Why Bankers Work [100] Hour Weeks
- YourMD
- Sep 4, 2025
- 2 min read
First of all, most investment bankers are no longer working 100 hour weeks - senior bankers likely have never worked these hours (though they may claim they have) and major efforts have occurred to reduce junior banker hours, though with mixed results. The logical question is why do junior bankers work long hours when investment banks could simply hire more employees or offshore their personnel?
While the reasons are many, the easiest way to understand the situation is to examine how revenue is earned and how employee incentives are structured. Unlike its sister professions law and consulting, which typically charge by the hour, M&A advisory and capital markets work is primarily transaction work and therefore success fee based. Furthermore, while client relationships are built over years, the transactions themselves can be an intense period of a few months or even days. The combination of these factors result in investment banking teams that are leanly staffed and built to handle many projects at once.
Because senior bankers do not get paid until an M&A deal or securities offering closes, they are incentivized to work on many potential transactions at the same time to maximize the chance of receiving success-based fees. Therefore, they spread their human resources across many deals and attempt to keep their overall headcount to a minimum to reduce overhead cost.

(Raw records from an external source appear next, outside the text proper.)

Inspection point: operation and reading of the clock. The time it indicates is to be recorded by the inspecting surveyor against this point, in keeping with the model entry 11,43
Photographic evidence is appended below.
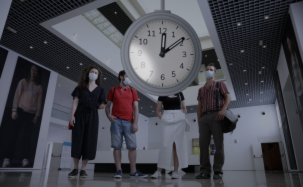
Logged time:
12,09
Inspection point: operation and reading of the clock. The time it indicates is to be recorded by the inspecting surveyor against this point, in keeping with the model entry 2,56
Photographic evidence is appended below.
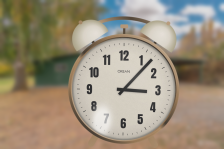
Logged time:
3,07
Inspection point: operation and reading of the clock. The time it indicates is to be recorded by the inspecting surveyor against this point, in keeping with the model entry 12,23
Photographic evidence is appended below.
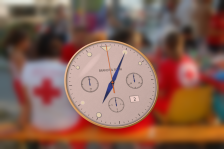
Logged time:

This contrasts significantly with a law firm where each lawyer is billing a client on an hourly rate so the partners are incentivized to hire most associates to bill more hours. Given banking deals last for a shorter amount of time (except the not so infrequent slow burn M&A transaction), a smaller team is easier to get up to speed on a deal, engages with clients in a high touch manner, is more likely to keep information confidential and is more manageable for senior bankers to oversee. One open question remains - how will artificial intelligence (that can work 168 hour weeks!) affect the demand for hard working, analytical and ambitious junior bankers?